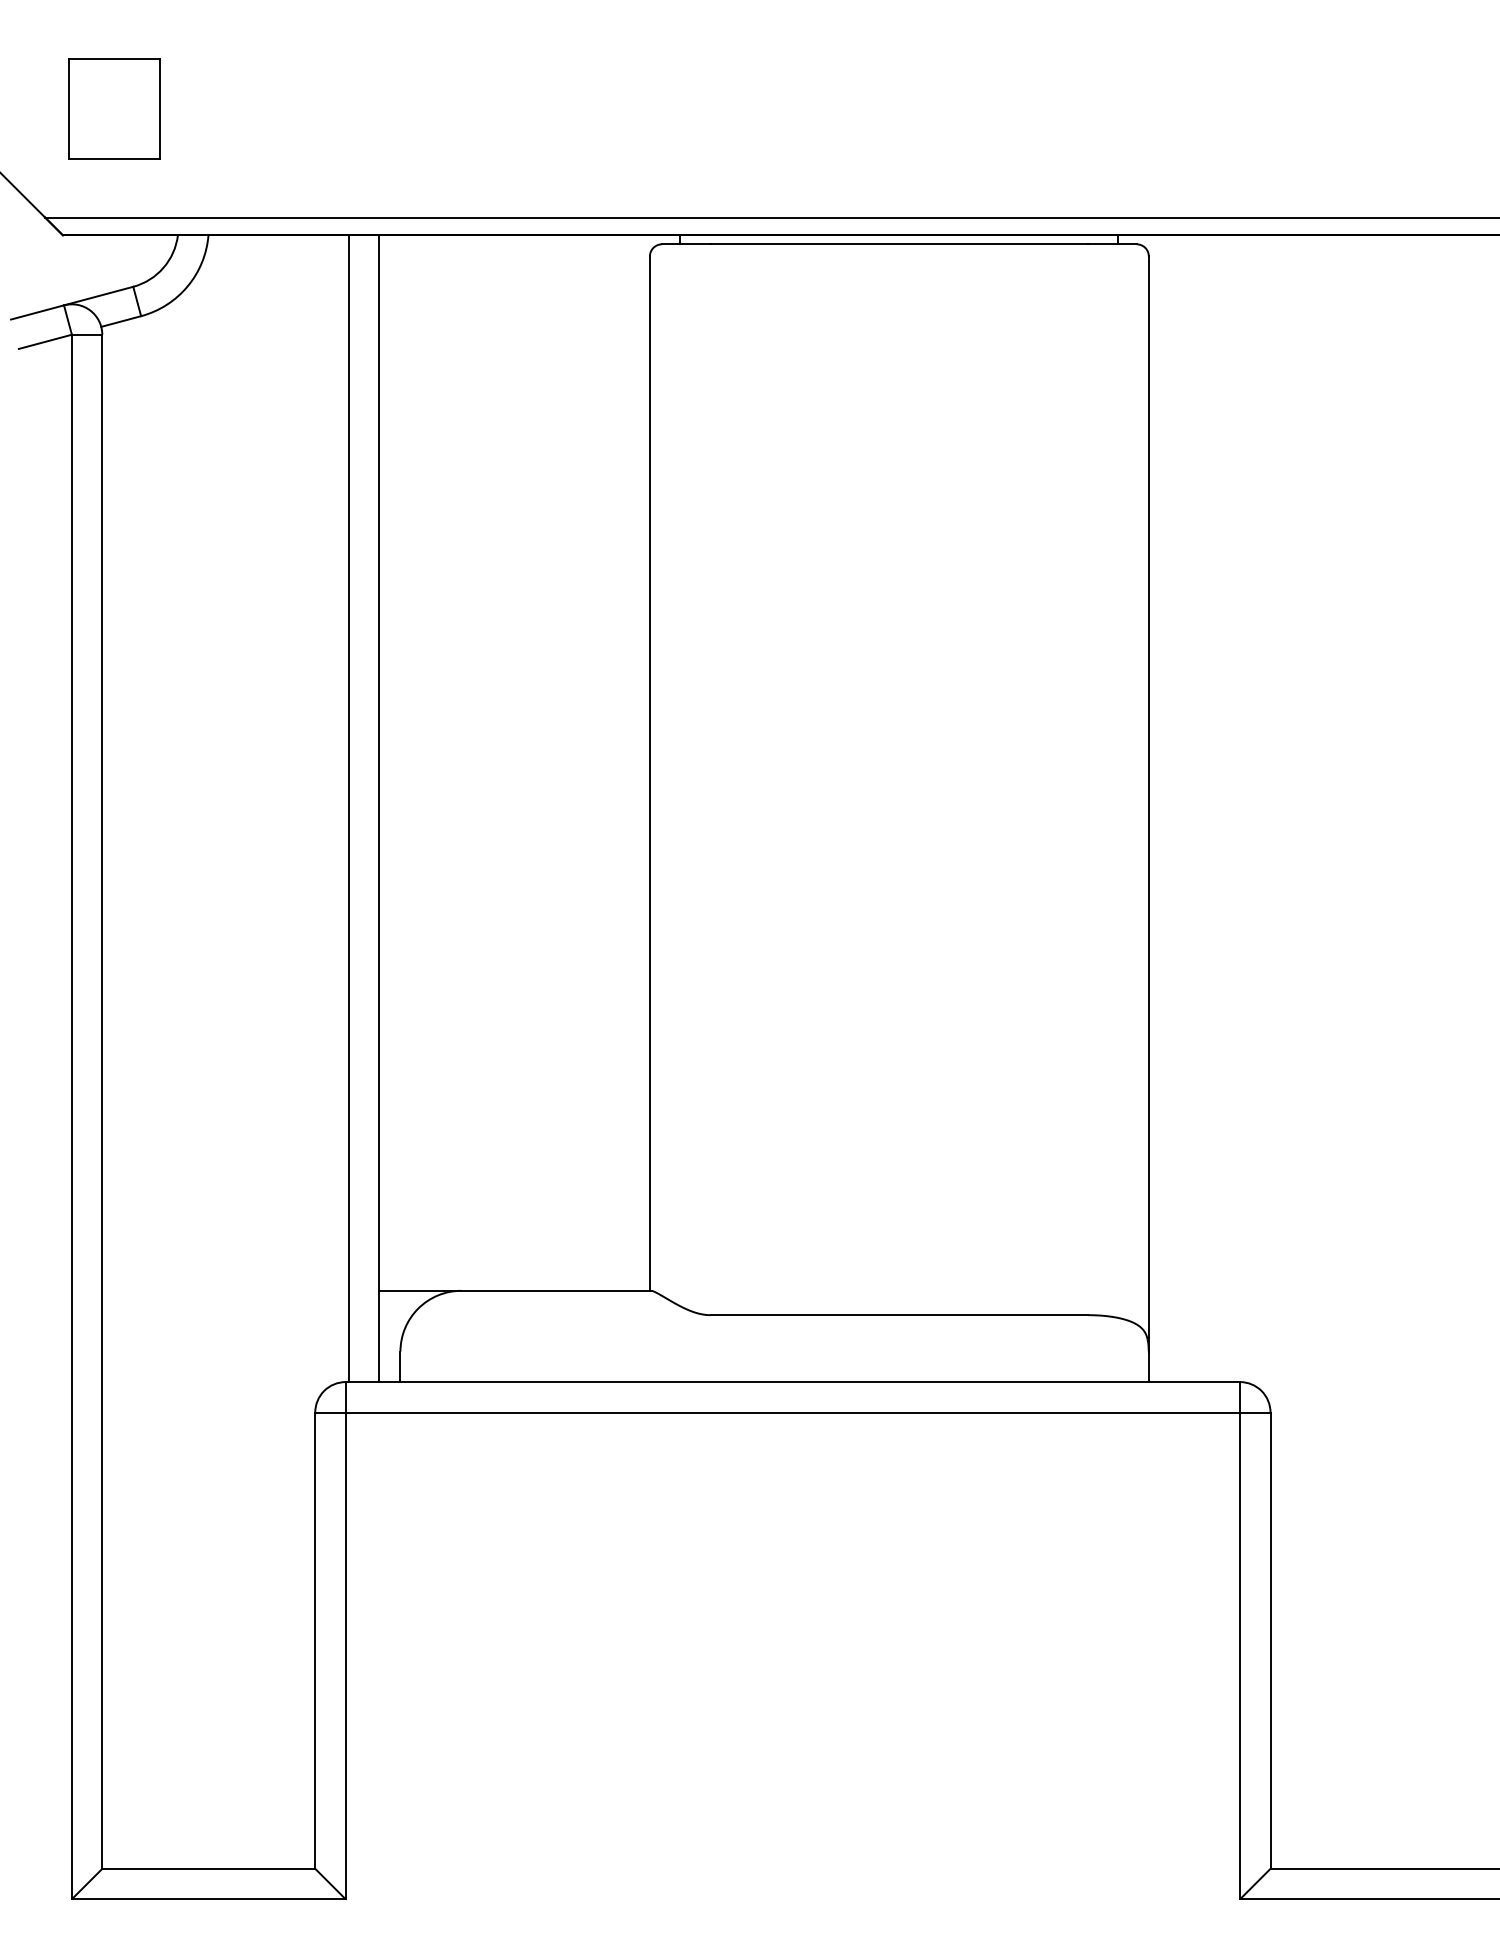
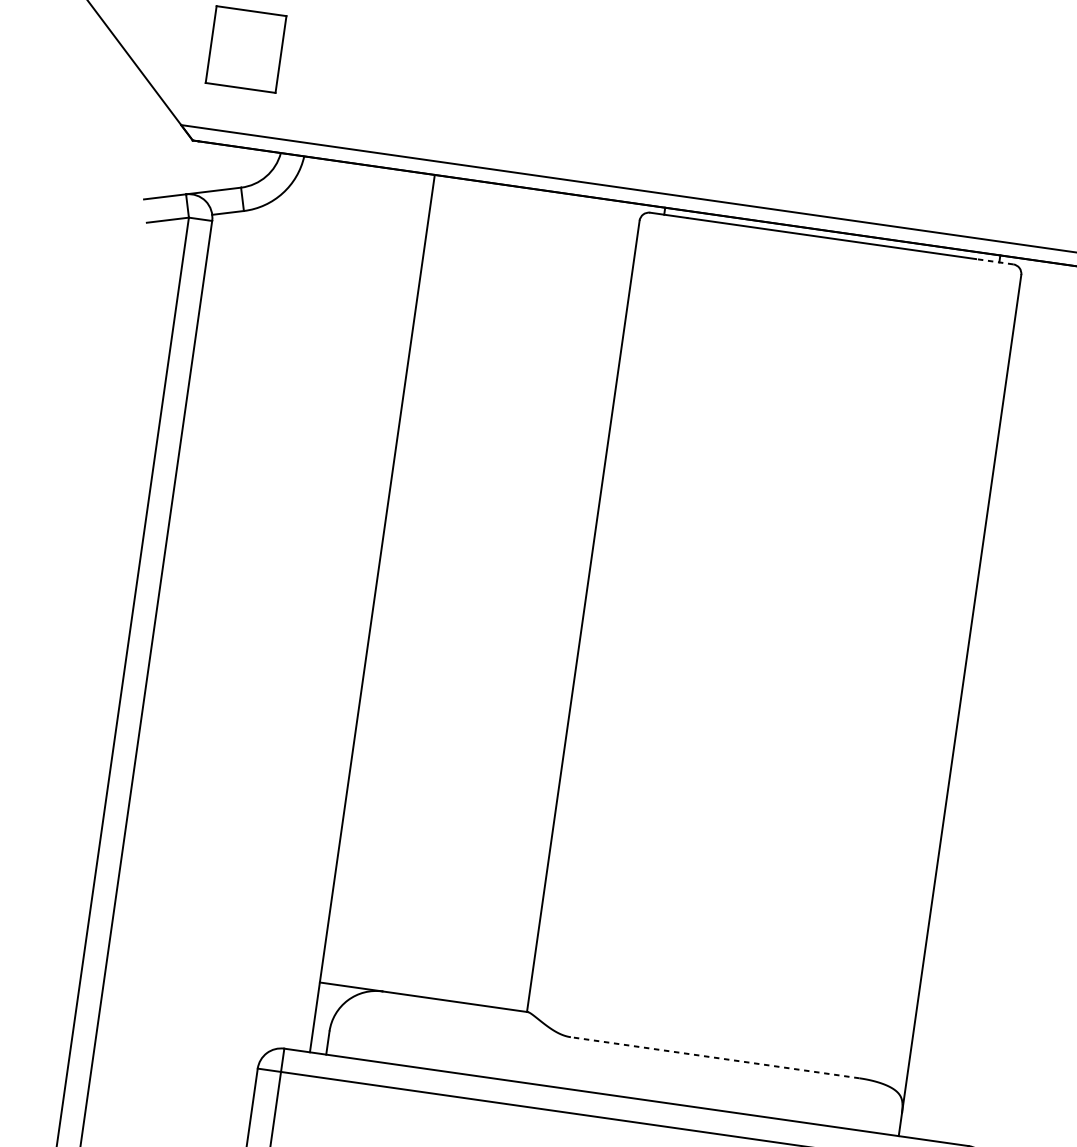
line: (1111, 244) -> (994, 261), solid -> dashed
line: (348, 808) -> (348, 610), removed
line: (899, 1315) -> (715, 1058), solid -> dashed

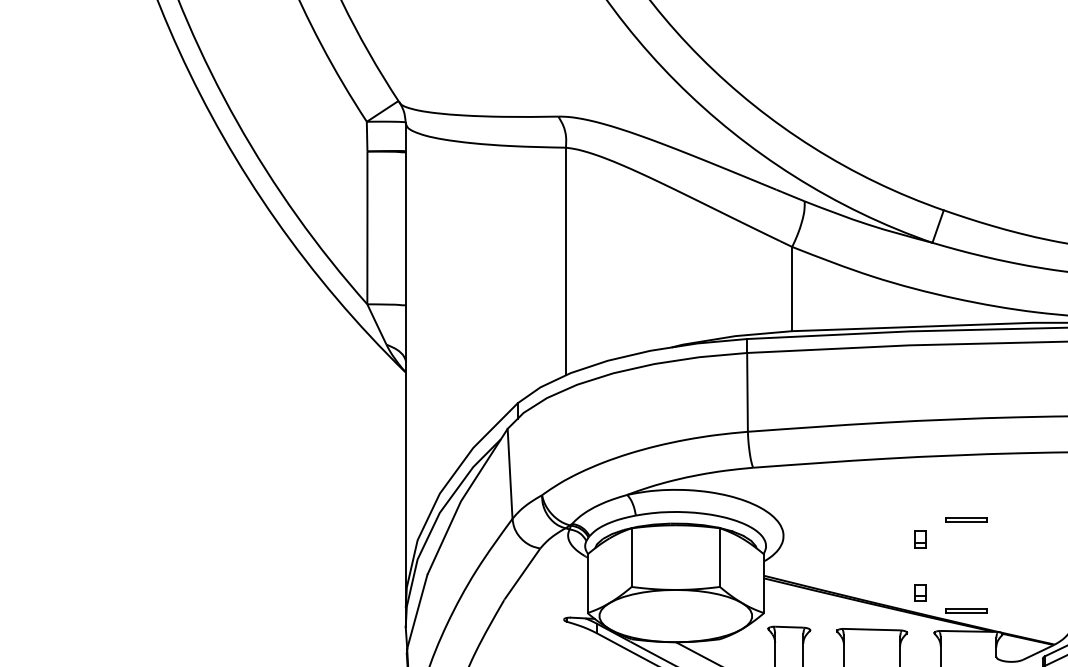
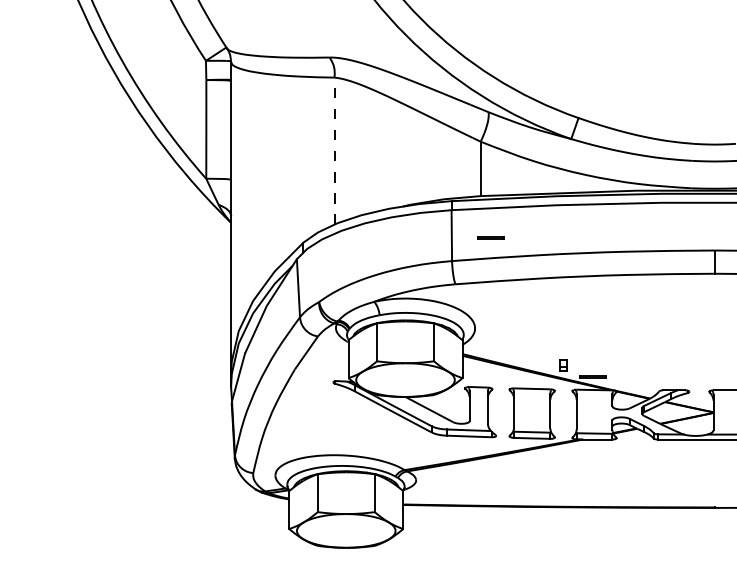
line: (565, 262) -> (334, 151), solid -> dashed
line: (965, 519) -> (490, 237), moved
part: (920, 539) -> (563, 330), removed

--

## What to do
With the line that contains "line: (965, 519) -> (490, 237), moved" as the first and the final line of the data as the last, repeat every line in that span exactly.

## Your response
line: (965, 519) -> (490, 237), moved
part: (920, 539) -> (563, 330), removed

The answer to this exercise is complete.